If we are to draw lessons from this experience, I would emphasise the following recurrent points that are raised in Congress recommendations:
- the proportionality between local competences and available resources;
- a lack of consultations with local authorities, provided for under two articles of the Charter: Article 4.6, specifying that local authorities must be consulted, insofar as possible, on all matters of direct concern to them in due time and in an appropriate way; and Article 9.6 providing for consultations on the allocation of financial resources (in this regard, the Congress has just debated a report on the subject of consultations during its October session);
- a third recurrent issue concerns matters of administrative supervision of local authorities by higher levels;
- finally, a lack of the effective right to legal recourse, which in practice is often hindered by the existing filters (such as the requirement to lodge a legal complaint through a government agency) and which has been aggravated especially in this time of crisis.
As to the general experience of monitoring visits, among the most common problems revealed by them, I could mention
• a lack of clear delimitation of competences, including shared competences;
• insufficient local financing: for example, one of the recent trends has been the disproportional allocation of financial burdens among the central and local governments;
• ineffective coordination mechanisms in central/local government relations;
• a lack of frameworks for or instruments of citizen participation in local public affairs.
And finally, if we look at the most typical Congress’ recommendations, they often contain proposals
• to establish appropriate structures and procedures in providing public services;
• to improve the cooperation and coordination mechanisms between the central and local levels;
• to provide for local government associations to have a voice in the preparation of local government budgets;
• to provide guarantees for equal access to public services without discrimination against national minorities, as well as a system for the quality control of public services; and
• to set up independent complaints’ mechanisms available for local citizens.
Follow-up and post-monitoring
Ladies and Gentlemen,
We are fully aware that for this monitoring to be effective, we need to make sure that our recommendations are implemented. In order to improve the follow-up to its recommendations, the Congress is currently developing post-monitoring co-operation programmes with both national and territorial authorities, aimed at overcoming the existing problems and putting our proposals into practice.
Through our monitoring and election observation, we have entered into substantial and targeted dialogue with authorities in the countries concerned, and are currently participating in Council of Europe Action Plans for Albania and for Ukraine, ensuring the implementation of its local and regional dimension.
We have also begun preparing post-monitoring specific to our recommendations, with first seminars on the subject taking place in June and September this year. The September seminar in Sarajevo, for example, focused on the follow-up to the Congress recommendation on local and regional democracy in Bosnia and Herzegovina, and concretely on drafting a kind of “road map” for putting our proposals into practice. While we are fully aware that post-monitoring could be a long-term process, especially in complex national situations, what is important is to make sure that this is a continuing process, leading to concrete results.
• • • •
* [The task]
Copy the passage on Congress monitoring between "Through our monitoring" and "and regional dimension.", inclusive, updating "Albania" to "Moldova".

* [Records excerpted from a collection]
• • • •
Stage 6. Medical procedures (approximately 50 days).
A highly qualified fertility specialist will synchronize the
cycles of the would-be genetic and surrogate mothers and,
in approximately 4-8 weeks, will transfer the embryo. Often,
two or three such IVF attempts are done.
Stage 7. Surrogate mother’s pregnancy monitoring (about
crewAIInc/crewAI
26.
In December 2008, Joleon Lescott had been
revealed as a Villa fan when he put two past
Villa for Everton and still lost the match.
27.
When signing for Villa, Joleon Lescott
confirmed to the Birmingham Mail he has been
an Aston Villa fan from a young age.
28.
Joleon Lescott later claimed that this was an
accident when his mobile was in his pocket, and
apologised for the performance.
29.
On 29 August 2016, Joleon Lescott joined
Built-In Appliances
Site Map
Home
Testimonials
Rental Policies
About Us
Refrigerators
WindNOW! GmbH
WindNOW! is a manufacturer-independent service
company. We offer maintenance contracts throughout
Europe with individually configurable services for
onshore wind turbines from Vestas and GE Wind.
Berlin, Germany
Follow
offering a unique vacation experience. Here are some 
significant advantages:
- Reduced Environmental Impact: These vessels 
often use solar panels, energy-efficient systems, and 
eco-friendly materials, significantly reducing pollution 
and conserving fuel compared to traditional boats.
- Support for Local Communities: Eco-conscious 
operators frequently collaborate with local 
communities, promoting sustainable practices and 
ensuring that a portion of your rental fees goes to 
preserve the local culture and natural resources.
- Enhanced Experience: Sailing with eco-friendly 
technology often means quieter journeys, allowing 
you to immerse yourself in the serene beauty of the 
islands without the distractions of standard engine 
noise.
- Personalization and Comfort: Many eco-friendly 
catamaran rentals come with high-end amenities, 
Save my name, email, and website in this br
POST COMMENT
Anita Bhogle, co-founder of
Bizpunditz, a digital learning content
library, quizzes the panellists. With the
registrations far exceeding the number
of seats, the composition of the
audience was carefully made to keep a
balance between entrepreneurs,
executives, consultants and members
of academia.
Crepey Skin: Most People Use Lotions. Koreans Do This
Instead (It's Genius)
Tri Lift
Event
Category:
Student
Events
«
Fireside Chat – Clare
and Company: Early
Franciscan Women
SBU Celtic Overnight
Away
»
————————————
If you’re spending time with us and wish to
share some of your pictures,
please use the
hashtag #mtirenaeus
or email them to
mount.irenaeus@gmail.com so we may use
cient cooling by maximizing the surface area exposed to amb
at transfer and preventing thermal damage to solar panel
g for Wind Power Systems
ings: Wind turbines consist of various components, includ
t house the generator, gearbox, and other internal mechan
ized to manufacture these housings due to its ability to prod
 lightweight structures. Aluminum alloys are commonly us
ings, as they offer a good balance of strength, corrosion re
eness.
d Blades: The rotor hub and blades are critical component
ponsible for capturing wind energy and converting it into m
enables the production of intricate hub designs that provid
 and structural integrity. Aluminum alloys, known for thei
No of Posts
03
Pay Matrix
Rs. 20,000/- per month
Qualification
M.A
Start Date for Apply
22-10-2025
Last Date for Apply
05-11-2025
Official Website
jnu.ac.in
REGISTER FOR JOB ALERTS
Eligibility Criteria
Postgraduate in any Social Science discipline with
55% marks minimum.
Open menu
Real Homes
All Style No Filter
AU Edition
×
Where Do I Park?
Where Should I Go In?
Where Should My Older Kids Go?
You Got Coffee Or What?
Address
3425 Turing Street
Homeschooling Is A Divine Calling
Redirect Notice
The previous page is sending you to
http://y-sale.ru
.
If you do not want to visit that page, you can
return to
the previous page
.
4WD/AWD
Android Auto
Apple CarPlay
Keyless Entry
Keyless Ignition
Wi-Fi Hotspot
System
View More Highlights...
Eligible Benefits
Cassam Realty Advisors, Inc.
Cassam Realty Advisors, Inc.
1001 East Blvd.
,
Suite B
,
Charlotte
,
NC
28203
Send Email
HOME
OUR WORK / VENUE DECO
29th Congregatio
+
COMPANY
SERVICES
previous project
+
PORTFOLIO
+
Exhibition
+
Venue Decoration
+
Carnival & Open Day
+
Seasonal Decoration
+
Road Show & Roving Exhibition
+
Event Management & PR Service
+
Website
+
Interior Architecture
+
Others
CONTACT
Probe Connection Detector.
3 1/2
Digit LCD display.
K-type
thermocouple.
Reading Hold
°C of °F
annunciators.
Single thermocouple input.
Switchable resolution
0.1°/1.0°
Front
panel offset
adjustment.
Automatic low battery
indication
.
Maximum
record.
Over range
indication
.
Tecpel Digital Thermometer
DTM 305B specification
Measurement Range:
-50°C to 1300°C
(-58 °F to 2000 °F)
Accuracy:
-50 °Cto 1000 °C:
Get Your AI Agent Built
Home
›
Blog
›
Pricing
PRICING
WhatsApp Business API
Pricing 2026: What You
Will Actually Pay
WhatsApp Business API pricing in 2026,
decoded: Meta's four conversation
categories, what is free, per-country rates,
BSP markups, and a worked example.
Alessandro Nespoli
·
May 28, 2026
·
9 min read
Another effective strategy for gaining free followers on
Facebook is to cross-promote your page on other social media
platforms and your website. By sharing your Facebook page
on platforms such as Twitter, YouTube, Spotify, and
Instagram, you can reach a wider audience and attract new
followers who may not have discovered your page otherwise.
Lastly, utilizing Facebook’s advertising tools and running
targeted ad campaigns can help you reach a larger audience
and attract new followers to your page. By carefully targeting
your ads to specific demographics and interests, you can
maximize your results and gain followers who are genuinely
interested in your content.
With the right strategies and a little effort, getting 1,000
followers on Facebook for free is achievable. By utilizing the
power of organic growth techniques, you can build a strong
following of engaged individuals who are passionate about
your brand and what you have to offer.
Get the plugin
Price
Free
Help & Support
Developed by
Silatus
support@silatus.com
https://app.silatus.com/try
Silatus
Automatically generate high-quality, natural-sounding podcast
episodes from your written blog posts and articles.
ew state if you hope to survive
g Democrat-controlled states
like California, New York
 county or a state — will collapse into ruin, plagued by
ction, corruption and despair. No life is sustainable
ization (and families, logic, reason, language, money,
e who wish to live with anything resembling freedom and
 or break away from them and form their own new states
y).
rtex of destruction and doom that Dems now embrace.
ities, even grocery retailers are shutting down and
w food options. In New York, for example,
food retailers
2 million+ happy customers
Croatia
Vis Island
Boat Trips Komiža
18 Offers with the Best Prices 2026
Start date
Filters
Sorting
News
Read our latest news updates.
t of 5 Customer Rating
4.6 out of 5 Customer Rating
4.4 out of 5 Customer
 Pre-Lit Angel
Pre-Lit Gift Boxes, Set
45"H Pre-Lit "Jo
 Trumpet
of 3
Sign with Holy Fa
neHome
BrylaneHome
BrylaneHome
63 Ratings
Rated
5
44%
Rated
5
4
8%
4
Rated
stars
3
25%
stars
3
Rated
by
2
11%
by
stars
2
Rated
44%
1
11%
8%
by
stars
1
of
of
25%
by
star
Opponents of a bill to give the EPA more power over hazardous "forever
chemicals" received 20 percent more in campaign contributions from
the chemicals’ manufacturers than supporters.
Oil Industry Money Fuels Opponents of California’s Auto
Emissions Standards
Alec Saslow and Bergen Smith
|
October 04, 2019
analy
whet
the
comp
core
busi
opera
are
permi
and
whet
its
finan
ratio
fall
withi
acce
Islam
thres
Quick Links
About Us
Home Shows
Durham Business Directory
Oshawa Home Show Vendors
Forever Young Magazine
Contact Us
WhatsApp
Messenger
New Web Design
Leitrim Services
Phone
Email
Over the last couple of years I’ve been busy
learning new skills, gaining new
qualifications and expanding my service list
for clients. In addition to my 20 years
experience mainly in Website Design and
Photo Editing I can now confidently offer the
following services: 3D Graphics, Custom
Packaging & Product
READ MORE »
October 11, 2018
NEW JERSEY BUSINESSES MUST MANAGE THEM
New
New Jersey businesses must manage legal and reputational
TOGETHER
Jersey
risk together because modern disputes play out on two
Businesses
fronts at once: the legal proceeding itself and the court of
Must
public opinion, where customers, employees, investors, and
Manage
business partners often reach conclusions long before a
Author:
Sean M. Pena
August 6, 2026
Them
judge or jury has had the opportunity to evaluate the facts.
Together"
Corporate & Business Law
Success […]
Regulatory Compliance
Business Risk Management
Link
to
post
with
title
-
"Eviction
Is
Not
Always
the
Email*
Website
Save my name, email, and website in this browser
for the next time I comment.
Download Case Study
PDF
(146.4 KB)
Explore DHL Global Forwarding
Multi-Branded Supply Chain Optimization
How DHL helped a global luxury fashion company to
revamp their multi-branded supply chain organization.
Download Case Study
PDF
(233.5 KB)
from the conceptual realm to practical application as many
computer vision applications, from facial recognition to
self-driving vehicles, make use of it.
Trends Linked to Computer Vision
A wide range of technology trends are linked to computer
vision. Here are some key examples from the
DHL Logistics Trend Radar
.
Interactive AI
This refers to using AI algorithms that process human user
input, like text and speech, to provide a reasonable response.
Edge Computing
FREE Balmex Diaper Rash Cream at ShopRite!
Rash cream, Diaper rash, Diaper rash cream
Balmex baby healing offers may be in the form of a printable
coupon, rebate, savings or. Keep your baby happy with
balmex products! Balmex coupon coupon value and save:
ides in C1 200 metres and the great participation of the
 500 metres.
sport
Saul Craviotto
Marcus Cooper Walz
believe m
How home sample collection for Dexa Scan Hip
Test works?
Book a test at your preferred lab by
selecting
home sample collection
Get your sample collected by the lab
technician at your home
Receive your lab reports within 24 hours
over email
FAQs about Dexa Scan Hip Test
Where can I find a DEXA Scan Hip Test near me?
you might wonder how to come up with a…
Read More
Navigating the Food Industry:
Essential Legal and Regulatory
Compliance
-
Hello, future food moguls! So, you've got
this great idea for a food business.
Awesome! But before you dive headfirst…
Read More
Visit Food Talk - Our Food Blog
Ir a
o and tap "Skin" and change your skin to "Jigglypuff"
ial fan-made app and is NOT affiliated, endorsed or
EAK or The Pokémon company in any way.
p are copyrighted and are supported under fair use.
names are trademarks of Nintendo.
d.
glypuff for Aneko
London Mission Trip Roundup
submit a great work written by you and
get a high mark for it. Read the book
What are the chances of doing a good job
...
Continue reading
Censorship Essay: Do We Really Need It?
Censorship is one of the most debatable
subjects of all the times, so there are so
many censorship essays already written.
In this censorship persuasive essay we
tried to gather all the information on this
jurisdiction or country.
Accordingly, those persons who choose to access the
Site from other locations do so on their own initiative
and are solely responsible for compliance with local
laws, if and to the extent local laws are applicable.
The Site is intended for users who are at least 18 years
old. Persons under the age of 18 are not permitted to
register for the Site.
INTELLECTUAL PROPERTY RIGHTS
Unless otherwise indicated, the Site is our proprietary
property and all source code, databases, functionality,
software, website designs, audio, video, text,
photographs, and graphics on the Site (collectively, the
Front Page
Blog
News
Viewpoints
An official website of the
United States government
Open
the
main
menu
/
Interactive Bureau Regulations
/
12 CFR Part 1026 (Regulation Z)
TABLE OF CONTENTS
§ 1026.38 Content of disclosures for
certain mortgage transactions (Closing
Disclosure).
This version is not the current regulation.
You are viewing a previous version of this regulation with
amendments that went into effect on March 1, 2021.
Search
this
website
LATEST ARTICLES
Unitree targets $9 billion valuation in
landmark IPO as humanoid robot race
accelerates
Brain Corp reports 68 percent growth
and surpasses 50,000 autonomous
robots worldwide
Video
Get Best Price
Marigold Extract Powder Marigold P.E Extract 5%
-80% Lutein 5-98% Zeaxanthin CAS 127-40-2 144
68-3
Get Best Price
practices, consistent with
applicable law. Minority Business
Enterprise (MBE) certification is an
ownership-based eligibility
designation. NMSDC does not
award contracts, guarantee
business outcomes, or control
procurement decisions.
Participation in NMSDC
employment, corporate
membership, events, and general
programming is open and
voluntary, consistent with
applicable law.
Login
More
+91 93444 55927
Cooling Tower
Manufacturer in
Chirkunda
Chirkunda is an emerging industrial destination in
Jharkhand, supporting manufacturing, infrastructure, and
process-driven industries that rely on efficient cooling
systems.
• • • •
* [Exercise output]
Through our monitoring and election observation, we have entered into substantial and targeted dialogue with authorities in the countries concerned, and are currently participating in Council of Europe Action Plans for Moldova and for Ukraine, ensuring the implementation of its local and regional dimension.